Your assignment:
In the material below, rewrite the lines from the one containing "After each image, state" up to and including the one containing "dist [0.064821, -0.051878]", replacing "image" with "photo" and leaving everything else unchanged. Give only those lines, without the pictures.

** Opening Data shown block **

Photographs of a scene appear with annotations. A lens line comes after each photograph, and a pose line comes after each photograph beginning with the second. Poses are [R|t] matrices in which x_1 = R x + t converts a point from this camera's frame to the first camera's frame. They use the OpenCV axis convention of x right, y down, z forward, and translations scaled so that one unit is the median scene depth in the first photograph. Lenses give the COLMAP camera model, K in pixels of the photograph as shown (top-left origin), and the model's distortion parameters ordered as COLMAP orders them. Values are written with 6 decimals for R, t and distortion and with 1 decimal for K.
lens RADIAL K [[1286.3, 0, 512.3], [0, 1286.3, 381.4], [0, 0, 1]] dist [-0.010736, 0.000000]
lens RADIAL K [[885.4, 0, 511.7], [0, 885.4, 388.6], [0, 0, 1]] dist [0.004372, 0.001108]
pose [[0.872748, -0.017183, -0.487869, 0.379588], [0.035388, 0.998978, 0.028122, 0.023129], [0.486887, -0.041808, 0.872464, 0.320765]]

** Closing Data shown block **
** Opening Data shown block **

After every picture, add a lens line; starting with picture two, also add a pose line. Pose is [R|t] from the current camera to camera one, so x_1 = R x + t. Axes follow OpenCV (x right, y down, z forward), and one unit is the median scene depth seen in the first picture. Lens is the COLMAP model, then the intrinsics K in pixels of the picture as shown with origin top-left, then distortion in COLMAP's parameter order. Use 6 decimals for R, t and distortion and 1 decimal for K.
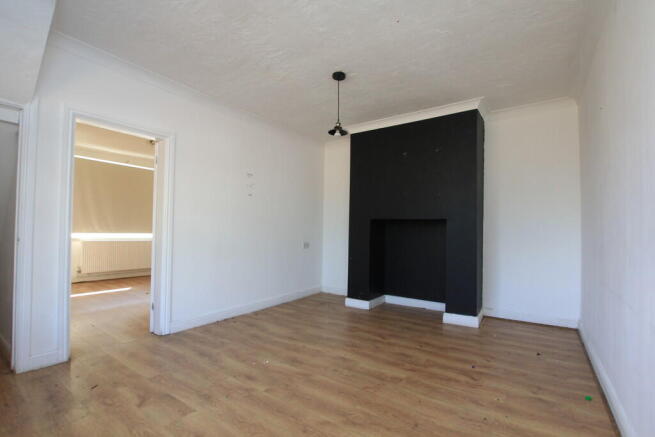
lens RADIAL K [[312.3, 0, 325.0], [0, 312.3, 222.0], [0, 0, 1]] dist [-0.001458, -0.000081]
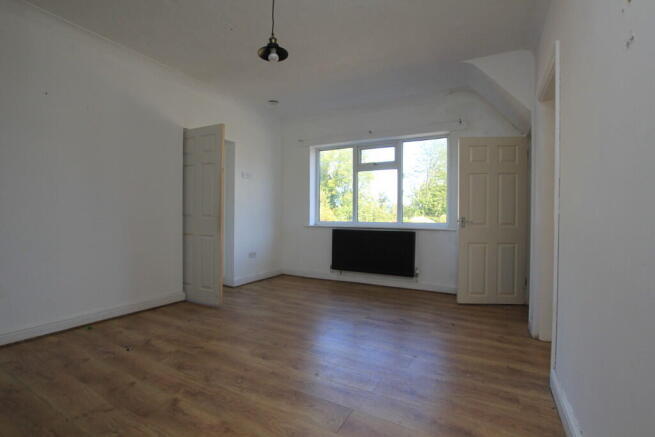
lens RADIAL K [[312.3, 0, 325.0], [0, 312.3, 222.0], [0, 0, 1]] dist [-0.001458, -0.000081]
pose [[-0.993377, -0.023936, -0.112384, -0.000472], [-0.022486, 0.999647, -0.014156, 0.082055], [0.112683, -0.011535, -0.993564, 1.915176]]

** Closing Data shown block **
** Opening Data shown block **

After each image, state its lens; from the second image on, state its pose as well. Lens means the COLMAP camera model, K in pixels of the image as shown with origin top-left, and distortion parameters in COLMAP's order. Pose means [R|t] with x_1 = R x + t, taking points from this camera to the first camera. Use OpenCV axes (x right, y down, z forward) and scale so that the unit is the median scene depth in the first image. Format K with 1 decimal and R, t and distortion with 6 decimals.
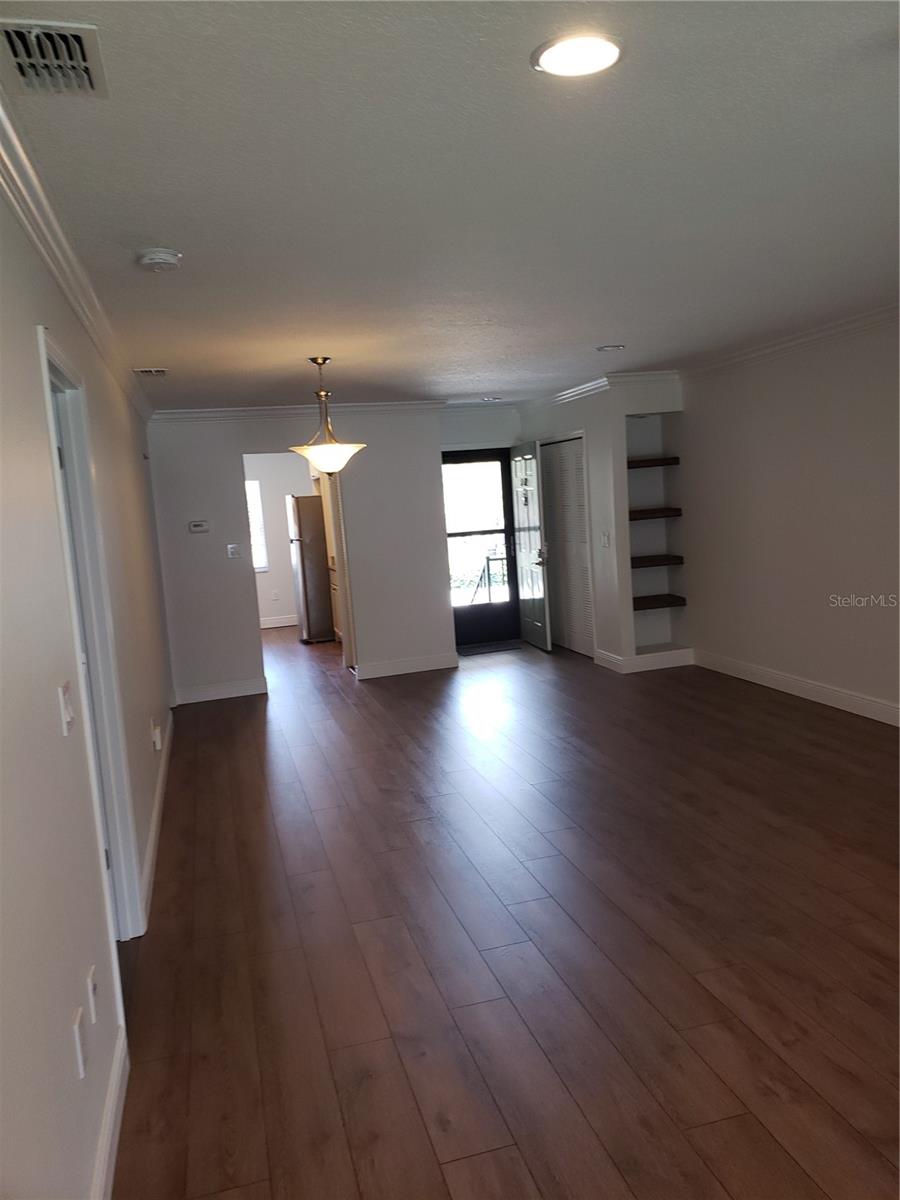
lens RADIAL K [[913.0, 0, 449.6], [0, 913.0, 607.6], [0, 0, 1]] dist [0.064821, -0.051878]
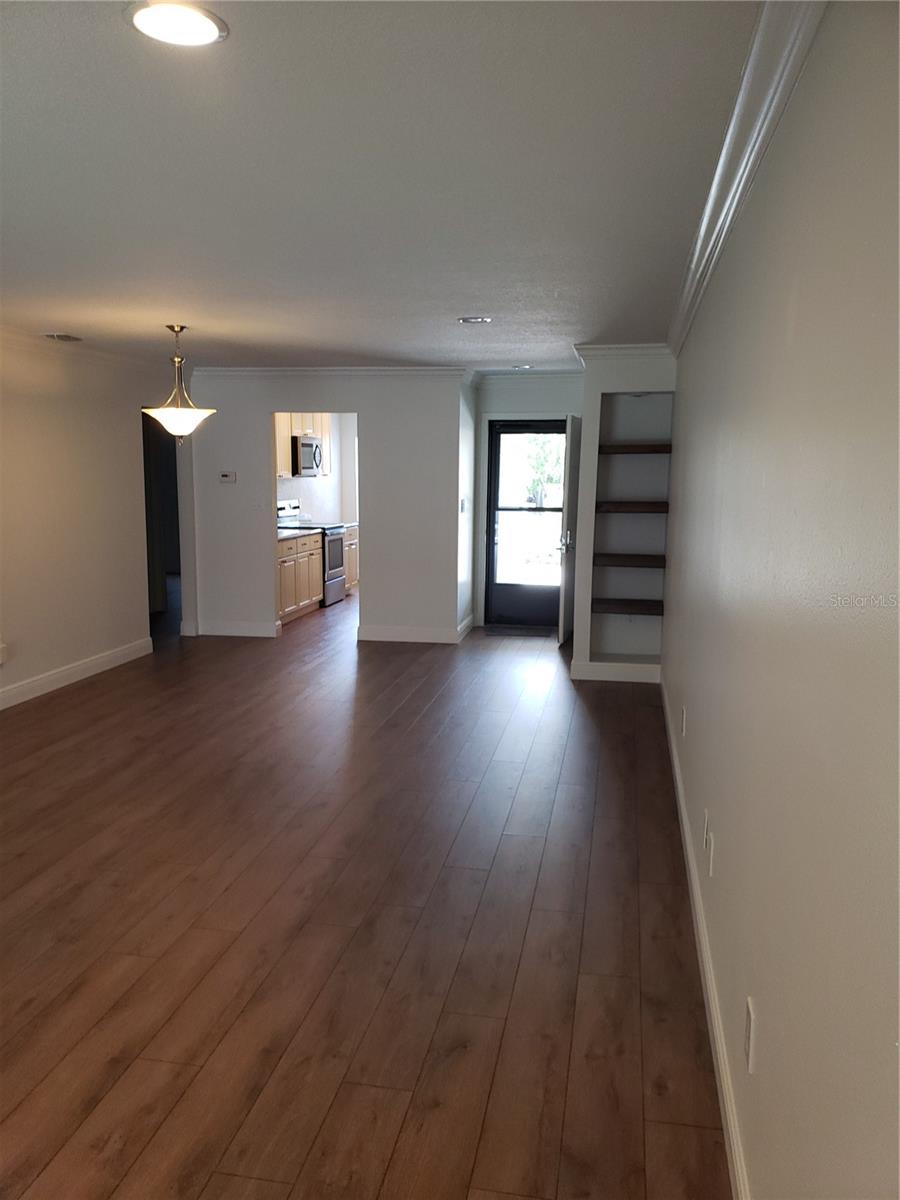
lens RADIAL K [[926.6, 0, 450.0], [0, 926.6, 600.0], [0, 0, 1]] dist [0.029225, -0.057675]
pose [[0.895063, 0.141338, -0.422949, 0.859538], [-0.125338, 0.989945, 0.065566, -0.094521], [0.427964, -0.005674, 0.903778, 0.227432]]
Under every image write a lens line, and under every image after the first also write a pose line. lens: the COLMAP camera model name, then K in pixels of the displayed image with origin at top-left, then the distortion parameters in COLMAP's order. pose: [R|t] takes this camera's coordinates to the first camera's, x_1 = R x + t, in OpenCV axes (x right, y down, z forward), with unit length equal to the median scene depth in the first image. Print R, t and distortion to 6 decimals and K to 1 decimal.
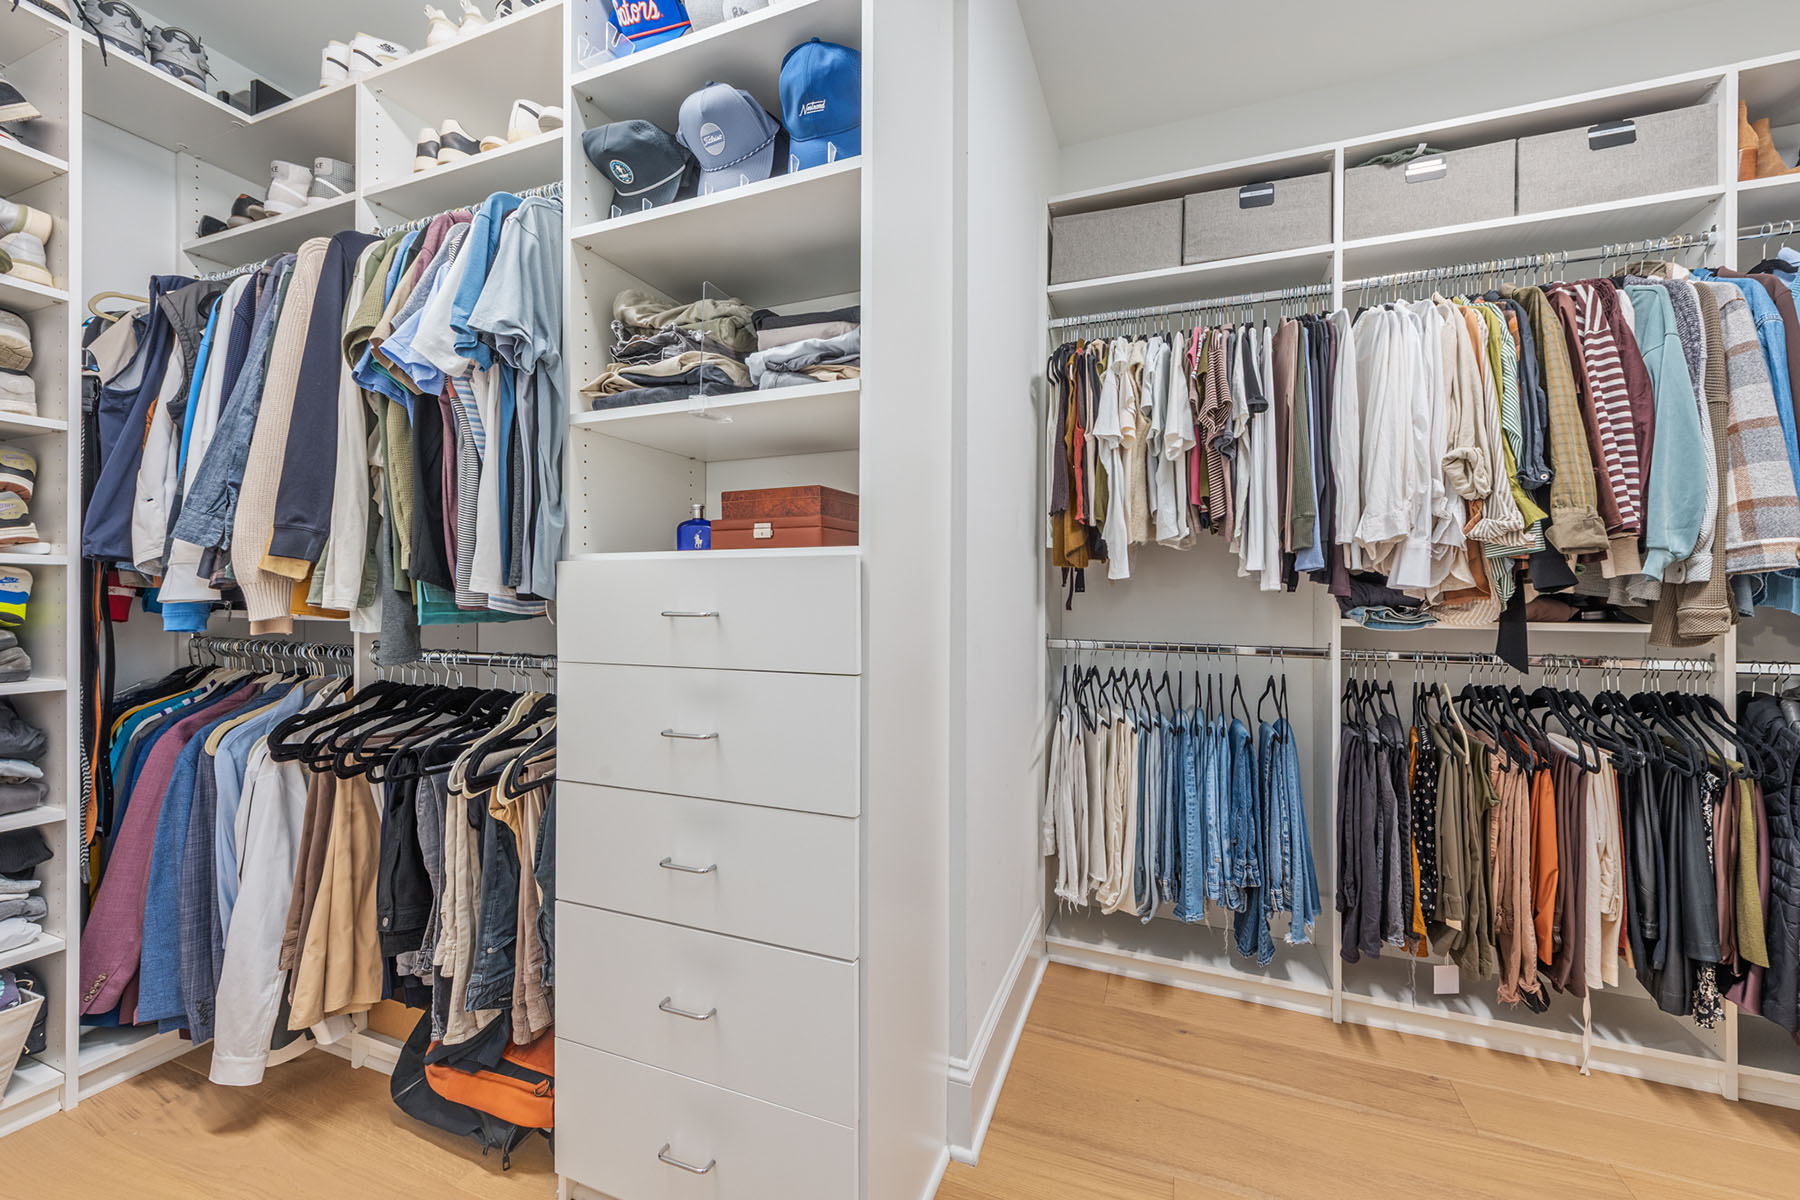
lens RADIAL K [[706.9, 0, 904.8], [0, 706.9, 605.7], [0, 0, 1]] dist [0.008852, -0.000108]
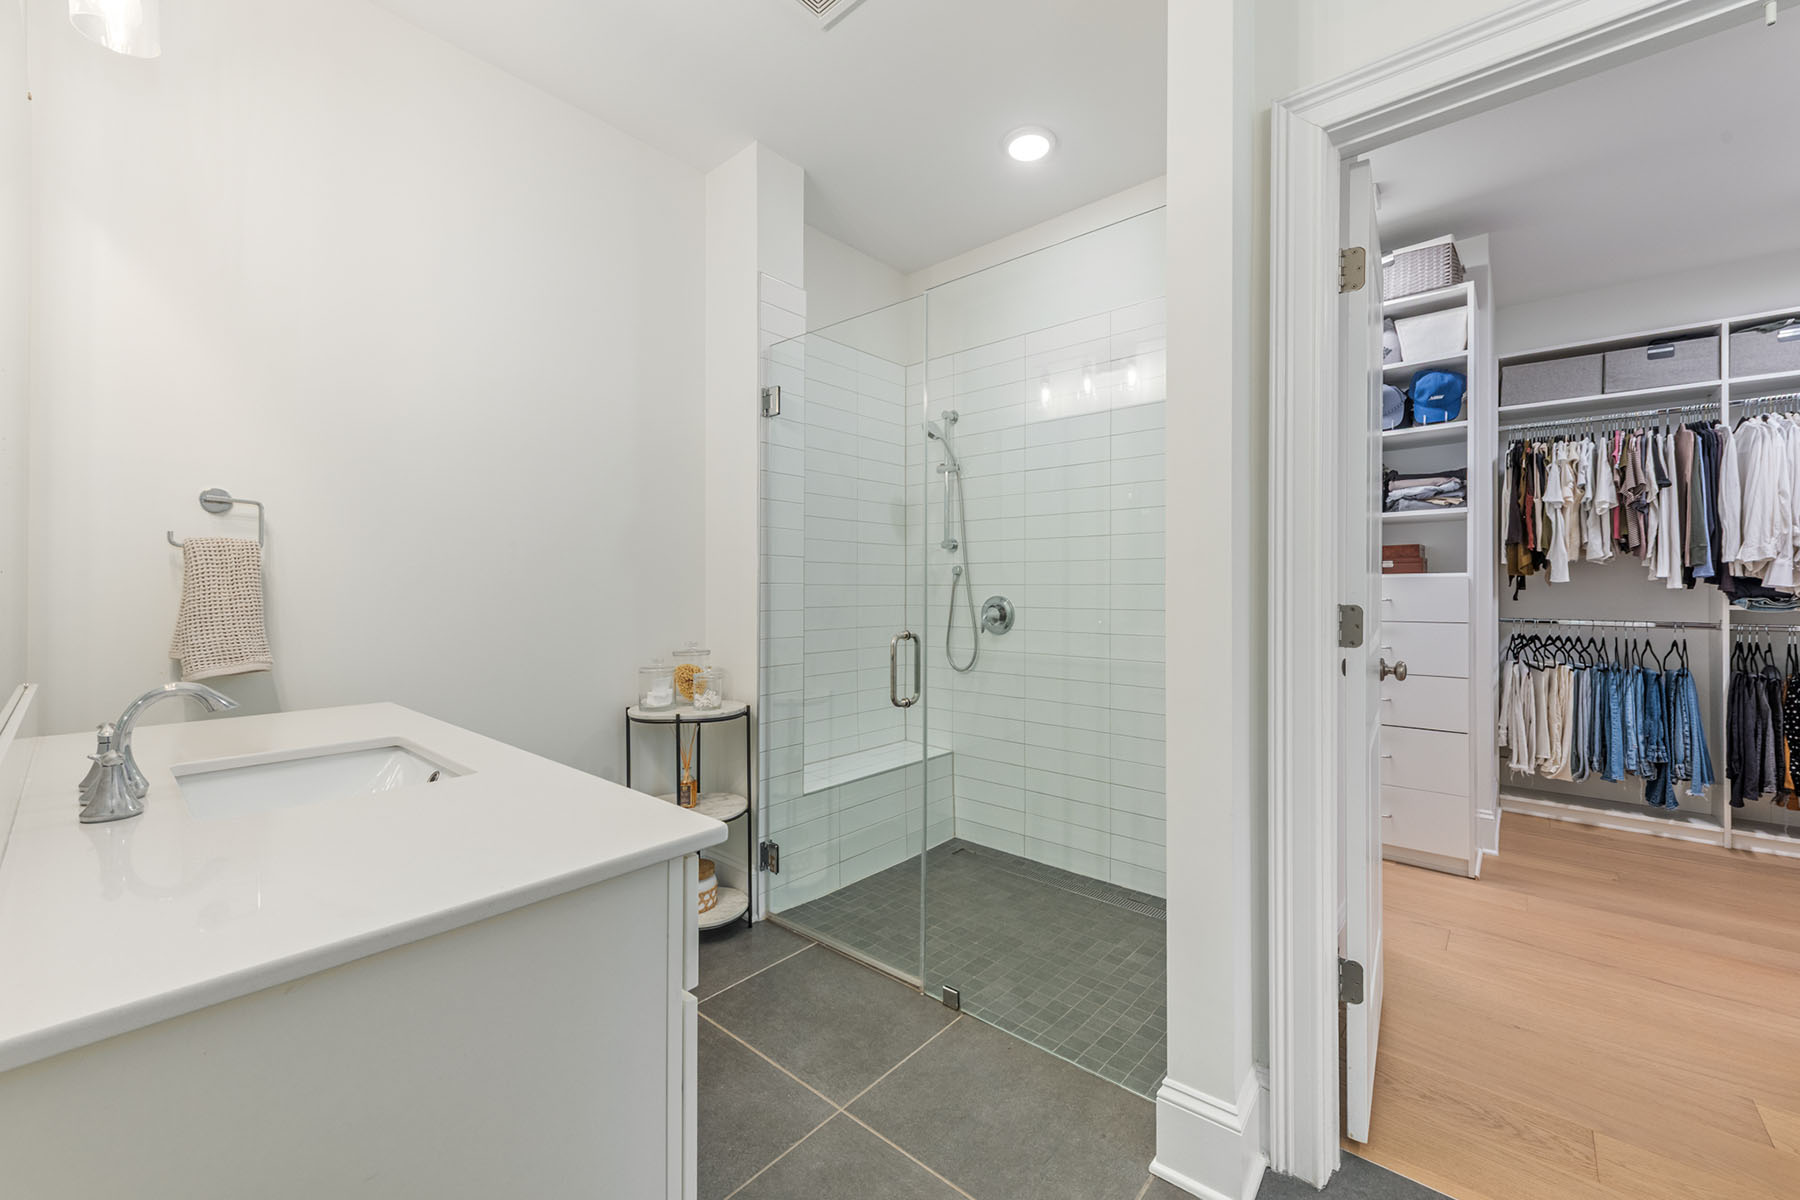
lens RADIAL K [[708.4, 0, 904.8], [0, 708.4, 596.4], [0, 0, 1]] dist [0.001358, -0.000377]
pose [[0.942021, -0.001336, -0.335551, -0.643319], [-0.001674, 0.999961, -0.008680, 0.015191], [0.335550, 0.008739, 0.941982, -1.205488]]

** Closing Data shown block **

Output:
After each photo, state its lens; from the second photo on, state its pose as well. Lens means the COLMAP camera model, K in pixels of the photo as shown with origin top-left, and distortion parameters in COLMAP's order. Pose means [R|t] with x_1 = R x + t, taking points from this camera to the first camera. Use OpenCV axes (x right, y down, z forward) and scale so that the unit is the median scene depth in the first photo. Format K with 1 decimal and R, t and distortion with 6 decimals.
lens RADIAL K [[913.0, 0, 449.6], [0, 913.0, 607.6], [0, 0, 1]] dist [0.064821, -0.051878]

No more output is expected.